●2026·Gen AI·Pipeline architectureTessact AI

A multi-stage avatar pipeline, behind a dedicated service.

Inputs in, reusable avatar identity and finished videos out. The hard part was not calling any single model. It was coordinating a long running, multi provider media pipeline where each stage has different latency, cost, failure behavior, and review semantics.

Role: Engineer · pipeline + service boundary
Team: Gen AI service
Stack: FastAPI, Python, Postgres, RabbitMQ
Surface: Internal job APIs, callbacks
Status: Shipping
Sanitized: Yes

·Demo

01Overview

A small set of inputs becomes a reusable avatar identity and generated video output.

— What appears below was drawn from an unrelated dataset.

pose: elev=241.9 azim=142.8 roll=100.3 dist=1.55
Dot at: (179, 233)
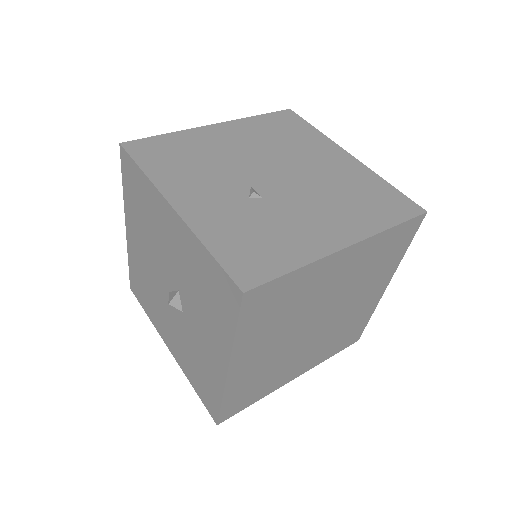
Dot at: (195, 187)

The workflow validates input media, builds a consistent character identity, generates speech, plans visuals, renders scene assets, aligns audio and video, and produces a stitched final clip. I designed it around explicit contracts, durable stage state, resumable execution, and provider adapters, so the product could support creative iteration without coupling the core backend to AI execution.

Workflow capabilities9

Avatar creation
Voice cloning
Script driven generation
Storyboard planning
Background generation
Pose & b-roll branches
Lip sync
Stitching
Final enhancement

02Product problem

Avatar video combines several expensive, failure prone steps.

Validating media, building character identity, synthesizing speech, planning visuals, rendering scene assets, aligning audio and video, stitching final output. Originally much of this lived inside the product backend.

Before

AI execution lived inside the product backend.

· Pipeline iteration coupled to product release.
· Provider swaps touched product models.
· Retries were one off background tasks.
· Failure recovery was the whole pipeline.

After

A dedicated Gen AI service owns execution.

· Product backend submits validated snapshots.
· Service runs the media pipeline.
· No imports of product models, no direct DB writes.
· Failure localized to a single stage.

03My role

01·

Versionable job contracts

For avatar creation, output generation, retries, approvals, and voice cloning.

02·

Pipeline as persisted state

Stages modeled as state transitions instead of one off background tasks.

03·

Provider adapters

Image, video, audio, storyboard, background, b-roll, lip sync, and enhancement behind capability interfaces.

04·

Lifecycle events

Structured accepted, started, progress, completed, and failed events back to the product backend.

05·

Resumable execution

Targeted resume from a named failed or user approved stage, without re running upstream work.

06·

Contract & pipeline tests

Around routing, idempotency, persistence, callback delivery, and output shape.

04System design

A standalone service, durable state, and queue backed workers.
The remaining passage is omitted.